Trade activity in the import scrap market in Bangladesh has remained limited this week given that most buyers have been affected by the dollar crisis and difficulties in opening letters of credits (LCs). Meanwhile, most offers for scrap both in containers and in bulk have remained stable, though with a downward bias in some offers for ex-EU containerized scrap in particular.
More specifically, offers for ex-EU shredded scrap in containers have been voiced at $440/mt CFR, down by $5/mt on the higher end of the range over the past week, with no new deals reported so far. However, several deals for around 3,000 mt in total for ex-Australia shredded scrap have been heard at $435/mt CFR, the same as last week.
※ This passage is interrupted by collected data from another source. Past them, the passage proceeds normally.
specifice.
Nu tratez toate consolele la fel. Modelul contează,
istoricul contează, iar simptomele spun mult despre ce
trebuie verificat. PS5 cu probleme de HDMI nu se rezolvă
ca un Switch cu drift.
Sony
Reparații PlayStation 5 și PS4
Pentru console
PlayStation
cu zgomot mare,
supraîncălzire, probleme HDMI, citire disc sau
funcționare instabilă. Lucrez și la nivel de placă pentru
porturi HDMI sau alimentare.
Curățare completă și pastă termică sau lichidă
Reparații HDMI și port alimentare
Besides, more deals for ex-Australia HMS I/II 80:20 scrap have been signed at around $425/mt CFR, according to sources. Furthermore, a deal for ex-Malaysia PNS scrap are reported to have been signed at $445/mt CFR, versus $440-445/mt CFR last week.
In the bulk segment, trade has continued to be weak, with indicative offers for ex-US HMS I/II 80:20 scrap standing at $425-435/mt CFR, the same as last week, while prices for ex-Japan H2 have been assessed at around $430/mt CFR, following a deal for 15,000 mt signed last week through the Kanto export tender at approximately JPY 53,081/mt ($362/mt) FAS, which translated to around $430-435/mt CFR.